Jason Taylor carried slowly off the field up on the shoulders of teammates Sunday afternoon was the last snapshot Dolphins fans would see of their all-time great defender. Taylor waved at the fans’ appreciative cheering but he was shaking his head, embarrassed by the attention, by the royal treatment.
“Don Shula deserves to be carried off. Dan Marino does. I don’t,” he would say later. “I told ’em to put me down three or four times, but they wouldn’t do it.”
Teammate Kendall Langford, one of the carriers, was too preoccupied within the moving throng to hear Taylor’s commands.
“I was worried about holding his legs,” Langford said, laughing. “I didn’t want to be the guy who dropped him!”
Minutes later, in the privacy of the locker room following the Dolphins’ season-ending 19-17 victory over the rival New York Jets, teammates would see more of Taylor than fans ever could. More of what Taylor will miss most of NFL after 15 seasons, 13 with the Dolphins.
The camaraderie and intimate bond of it — the family of it.
Taylor held the game ball he had been presented and stood in the center of the room as his teammates gathered ’round, everyone still in dirty, sweaty uniforms.
The speech
He started talking about how he was the one who felt honored to be in this company, in this fraternity, even on the day when everybody else was honoring him.
He couldn’t finish.
He dissolved into tears, the reverent, building applause of the other men in the room hiding the sounds of his sobs, the sounds of the reality of the sands all gone in a man’s career hourglass, 15 years later, yet seemingly all at once.
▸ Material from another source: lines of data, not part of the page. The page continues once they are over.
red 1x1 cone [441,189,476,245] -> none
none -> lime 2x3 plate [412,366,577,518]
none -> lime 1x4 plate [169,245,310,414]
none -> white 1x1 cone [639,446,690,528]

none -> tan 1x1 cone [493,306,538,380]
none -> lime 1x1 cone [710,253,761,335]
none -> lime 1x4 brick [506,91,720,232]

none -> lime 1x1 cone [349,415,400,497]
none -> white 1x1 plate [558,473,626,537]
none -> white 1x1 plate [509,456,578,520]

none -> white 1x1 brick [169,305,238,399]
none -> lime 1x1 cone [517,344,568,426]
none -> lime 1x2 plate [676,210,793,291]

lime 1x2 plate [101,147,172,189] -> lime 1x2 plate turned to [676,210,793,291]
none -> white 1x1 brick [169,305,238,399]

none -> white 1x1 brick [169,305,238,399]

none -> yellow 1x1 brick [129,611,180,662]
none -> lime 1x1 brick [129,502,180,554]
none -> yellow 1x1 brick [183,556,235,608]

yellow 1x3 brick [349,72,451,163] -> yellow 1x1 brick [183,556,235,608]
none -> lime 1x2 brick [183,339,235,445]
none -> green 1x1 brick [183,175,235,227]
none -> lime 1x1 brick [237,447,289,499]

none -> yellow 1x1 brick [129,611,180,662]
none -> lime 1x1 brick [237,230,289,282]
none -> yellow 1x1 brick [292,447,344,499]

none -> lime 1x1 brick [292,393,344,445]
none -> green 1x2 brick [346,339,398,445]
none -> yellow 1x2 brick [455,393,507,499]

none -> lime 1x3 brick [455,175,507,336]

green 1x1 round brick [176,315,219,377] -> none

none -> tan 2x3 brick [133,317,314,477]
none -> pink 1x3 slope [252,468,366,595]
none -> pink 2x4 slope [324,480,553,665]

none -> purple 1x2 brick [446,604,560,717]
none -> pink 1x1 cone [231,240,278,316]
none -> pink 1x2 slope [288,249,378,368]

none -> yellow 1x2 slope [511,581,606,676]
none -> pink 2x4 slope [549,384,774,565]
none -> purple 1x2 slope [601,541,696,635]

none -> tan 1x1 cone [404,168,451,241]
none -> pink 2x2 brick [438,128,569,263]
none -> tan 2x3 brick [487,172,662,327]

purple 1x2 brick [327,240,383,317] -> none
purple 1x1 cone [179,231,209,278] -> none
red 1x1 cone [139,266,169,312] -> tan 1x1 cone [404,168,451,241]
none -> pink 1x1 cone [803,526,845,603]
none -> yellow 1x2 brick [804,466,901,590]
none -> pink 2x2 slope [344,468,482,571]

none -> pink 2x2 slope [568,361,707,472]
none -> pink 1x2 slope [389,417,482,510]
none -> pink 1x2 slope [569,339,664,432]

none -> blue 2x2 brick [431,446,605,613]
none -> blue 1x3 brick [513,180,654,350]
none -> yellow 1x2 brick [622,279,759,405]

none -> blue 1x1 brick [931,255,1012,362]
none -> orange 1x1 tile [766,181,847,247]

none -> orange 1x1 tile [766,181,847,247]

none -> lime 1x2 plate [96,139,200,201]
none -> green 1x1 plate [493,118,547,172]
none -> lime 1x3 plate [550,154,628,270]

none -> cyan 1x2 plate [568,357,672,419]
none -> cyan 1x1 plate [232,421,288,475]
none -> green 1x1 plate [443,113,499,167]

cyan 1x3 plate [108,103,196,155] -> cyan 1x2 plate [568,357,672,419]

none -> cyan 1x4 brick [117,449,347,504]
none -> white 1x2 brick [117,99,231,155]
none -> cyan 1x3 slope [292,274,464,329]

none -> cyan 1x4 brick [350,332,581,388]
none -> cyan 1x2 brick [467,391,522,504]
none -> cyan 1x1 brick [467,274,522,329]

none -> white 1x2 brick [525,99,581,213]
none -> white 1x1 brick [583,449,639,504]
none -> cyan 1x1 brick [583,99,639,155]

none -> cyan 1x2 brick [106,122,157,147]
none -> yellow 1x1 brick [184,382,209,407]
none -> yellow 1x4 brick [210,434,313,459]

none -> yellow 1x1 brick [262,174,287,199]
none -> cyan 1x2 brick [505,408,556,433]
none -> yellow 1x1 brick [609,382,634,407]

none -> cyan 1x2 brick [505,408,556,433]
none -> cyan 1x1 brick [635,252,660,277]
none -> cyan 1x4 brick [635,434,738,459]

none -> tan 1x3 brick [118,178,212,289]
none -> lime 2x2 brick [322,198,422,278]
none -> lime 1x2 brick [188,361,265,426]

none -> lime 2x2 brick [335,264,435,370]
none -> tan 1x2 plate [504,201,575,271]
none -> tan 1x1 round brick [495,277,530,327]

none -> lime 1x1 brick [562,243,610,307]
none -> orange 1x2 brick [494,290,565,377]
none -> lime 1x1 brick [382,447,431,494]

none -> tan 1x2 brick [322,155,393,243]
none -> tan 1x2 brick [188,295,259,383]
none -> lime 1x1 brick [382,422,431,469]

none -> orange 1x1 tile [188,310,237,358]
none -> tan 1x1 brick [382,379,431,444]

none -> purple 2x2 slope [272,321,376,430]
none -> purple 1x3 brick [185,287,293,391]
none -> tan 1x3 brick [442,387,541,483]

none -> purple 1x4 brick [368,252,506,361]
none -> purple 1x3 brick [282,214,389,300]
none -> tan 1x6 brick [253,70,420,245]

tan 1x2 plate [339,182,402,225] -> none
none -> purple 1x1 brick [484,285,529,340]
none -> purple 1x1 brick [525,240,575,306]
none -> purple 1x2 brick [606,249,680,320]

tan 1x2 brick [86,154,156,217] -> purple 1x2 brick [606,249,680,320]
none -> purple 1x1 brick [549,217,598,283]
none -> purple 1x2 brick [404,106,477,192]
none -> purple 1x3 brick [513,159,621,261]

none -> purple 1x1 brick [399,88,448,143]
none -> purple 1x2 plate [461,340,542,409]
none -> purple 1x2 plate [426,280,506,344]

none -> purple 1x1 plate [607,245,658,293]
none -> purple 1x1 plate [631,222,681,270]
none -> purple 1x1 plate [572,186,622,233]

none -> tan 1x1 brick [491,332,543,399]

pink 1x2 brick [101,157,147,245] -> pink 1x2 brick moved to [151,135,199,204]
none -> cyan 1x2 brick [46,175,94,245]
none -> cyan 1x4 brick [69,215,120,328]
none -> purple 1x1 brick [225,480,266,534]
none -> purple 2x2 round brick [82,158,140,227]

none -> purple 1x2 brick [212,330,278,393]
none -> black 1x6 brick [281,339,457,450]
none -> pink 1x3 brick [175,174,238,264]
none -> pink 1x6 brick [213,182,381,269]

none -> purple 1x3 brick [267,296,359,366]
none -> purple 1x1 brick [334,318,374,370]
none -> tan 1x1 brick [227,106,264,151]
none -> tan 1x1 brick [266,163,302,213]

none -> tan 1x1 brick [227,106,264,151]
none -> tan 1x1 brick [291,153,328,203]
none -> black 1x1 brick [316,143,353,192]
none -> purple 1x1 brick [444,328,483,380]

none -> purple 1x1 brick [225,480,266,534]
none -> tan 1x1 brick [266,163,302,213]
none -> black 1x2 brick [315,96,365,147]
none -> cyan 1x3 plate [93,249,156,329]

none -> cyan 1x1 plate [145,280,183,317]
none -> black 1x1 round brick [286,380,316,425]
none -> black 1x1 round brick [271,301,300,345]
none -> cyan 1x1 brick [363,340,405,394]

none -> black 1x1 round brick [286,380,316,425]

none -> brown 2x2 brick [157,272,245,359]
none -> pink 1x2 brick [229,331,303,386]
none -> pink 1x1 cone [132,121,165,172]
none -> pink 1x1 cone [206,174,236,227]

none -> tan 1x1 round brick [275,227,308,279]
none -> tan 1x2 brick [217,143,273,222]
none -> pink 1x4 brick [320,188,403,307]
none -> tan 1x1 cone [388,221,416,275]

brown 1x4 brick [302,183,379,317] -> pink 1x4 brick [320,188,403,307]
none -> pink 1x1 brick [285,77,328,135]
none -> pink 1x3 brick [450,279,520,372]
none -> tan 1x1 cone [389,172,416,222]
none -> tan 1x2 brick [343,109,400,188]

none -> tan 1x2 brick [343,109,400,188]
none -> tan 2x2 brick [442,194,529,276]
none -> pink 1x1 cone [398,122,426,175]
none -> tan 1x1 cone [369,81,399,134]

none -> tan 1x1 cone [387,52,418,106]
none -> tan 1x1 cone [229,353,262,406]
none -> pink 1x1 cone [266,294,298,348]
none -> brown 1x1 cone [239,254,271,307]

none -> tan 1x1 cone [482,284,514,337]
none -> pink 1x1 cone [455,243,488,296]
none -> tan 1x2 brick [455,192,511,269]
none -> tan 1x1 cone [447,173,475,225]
The teammates who so respect and adore Taylor became emotional just trying to later relay that scene, to do it justice.
“It was moving. Jason tried to hold ’em back. But he let ’em go,” fellow linebacker Karlos Dansby said of a strong man’s tears. “If you don’t get goosebumps listening to him, and seeing that? Well, you don’t have a heart. You don’t understand.”
So much of the finale of this disappointing 6-10 season was about tomorrow, about what’s next. Now begins in earnest the search for a new coach to (likely) replace Tony Sparano’s interim replacement, Todd Bowles. Now begins the full-bore planning for the upcoming draft, which (hopefully) will produce a first-round quarterback up to being handed the keys to the franchise.
All about J.T.
The future can start now, but Sunday was about the past, about farewell. It was about Jason Taylor.
The second-greatest playing career in the Dolphins’ 46-season history (only Marino’s was greater) closed Sunday. His 139 1/2 career sacks should see him in the Pro Football Hall of Fame.
Fate had Marino’s final game a humiliating 62-7 playoff loss in Jacksonville. Taylor got luckier, with a win over the team’s biggest rival — a victory that had his handprints on it even if the stat sheet didn’t particularly say so.
The day’s starring defensive role belonged Randy Starks, who had two interceptions and a sack.
“I told him I was jealous. That was the kind of game I wanted to have!” Taylor said.
Instead the retiring No. 99 would have only one tackle, but it was his hit on Jets quarterback Mark Sanchez that led to one of Starks’ interceptions, and a QB pressure that contributed to the other.